The flip side, however, is that there are a lot of OEMs on the market. The global healthcare OEM market alone is worth US$250 billion, with 40% of facilities residing in North or South America. That means, right out of the gate, you will have strong competition in a lot of specialist niches and will need to work harder to differentiate yourself and grow your customer base.
The pros and cons of becoming an ODM
As an ODM, you will be able to produce a highly cost-effective facility. Because you get to choose your own products, you can also select and build equipment and processes that best increase the efficiency of producing those products. As you become more experienced and, perhaps, specialised, you will likely be able to continue to improve this efficiency with further upgrades such as automation and specially designed manufacturing software.

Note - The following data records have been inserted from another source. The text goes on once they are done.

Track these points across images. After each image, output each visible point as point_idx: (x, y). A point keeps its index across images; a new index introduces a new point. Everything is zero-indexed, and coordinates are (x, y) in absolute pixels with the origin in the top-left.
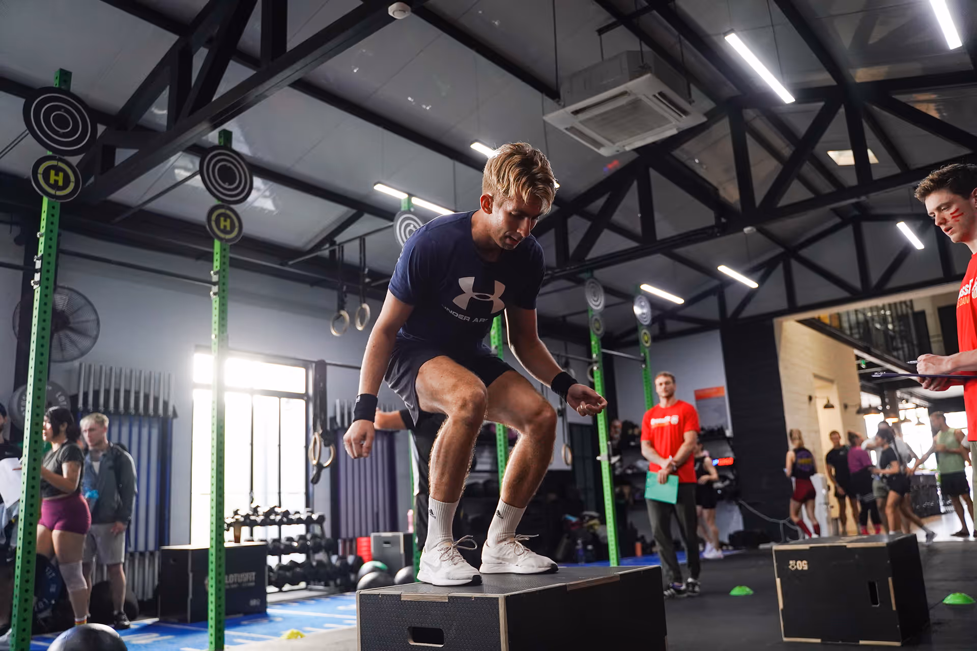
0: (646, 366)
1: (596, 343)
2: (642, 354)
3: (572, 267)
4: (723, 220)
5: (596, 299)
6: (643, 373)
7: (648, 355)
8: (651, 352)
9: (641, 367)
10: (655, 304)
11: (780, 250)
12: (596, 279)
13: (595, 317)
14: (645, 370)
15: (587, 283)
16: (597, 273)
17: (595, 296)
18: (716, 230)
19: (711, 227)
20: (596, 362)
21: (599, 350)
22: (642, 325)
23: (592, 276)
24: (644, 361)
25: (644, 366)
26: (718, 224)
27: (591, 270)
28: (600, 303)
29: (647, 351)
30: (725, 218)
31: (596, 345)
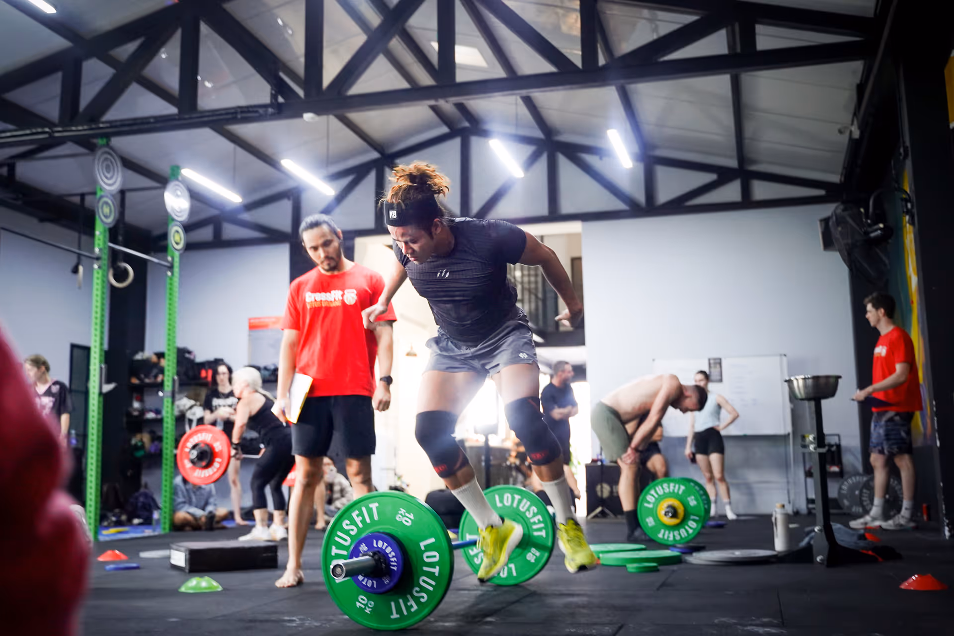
0: (173, 274)
1: (101, 233)
2: (170, 259)
3: (80, 128)
4: (281, 100)
5: (109, 176)
6: (168, 281)
7: (177, 260)
8: (181, 256)
9: (167, 274)
10: (195, 196)
11: (375, 155)
12: (112, 148)
13: (105, 199)
14: (171, 279)
15: (99, 152)
16: (116, 142)
17: (108, 171)
18: (270, 110)
19: (265, 106)
20: (98, 259)
21: (105, 243)
22: (173, 220)
23: (108, 145)
24: (171, 268)
25: (169, 273)
26: (274, 104)
27: (108, 136)
28: (115, 182)
29: (177, 254)
30: (283, 97)
31: (101, 237)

Another way to increase cost efficiency is to get really good at selling your white label products to clients. ODMs with white label opportunities can find themselves expanding revenue rapidly compared to other manufacturers as they are able to offer market-ready products to a host of brands without reinventing the wheel for each contract.
Of course, it all comes at a cost – and that’s one of the major cons to point out. The up-front costs of becoming an ODM can be steep. Selling your own products means designing them, which means going through the costly R&D process in order to find market opportunities and produce products that you can capitalise on. Then comes the marketing budget, as you seek out clients to purchase those products.
Which is right for my manufacturing business?
This is ‘how long is a piece of string’ question, and you’ll need to identify the right path for your circumstances.
On one hand, the OEM business model enables you to build a specialised facility capable of producing high-quality goods for potentially major brands. By taking this path you can become an expert in your niche and find your business associated with some of your industry’s most beloved products.
On the other hand, the ODM model is more suited for businesses with expertise that goes beyond making products, and have big ideas for their own unique ways to capture market attention. This often suits companies that already have great product ideas but don’t necessarily want to invest the marketing budget in building their own brand. They can package up their unique IP and sell it on to consumers via the brands they already know and love.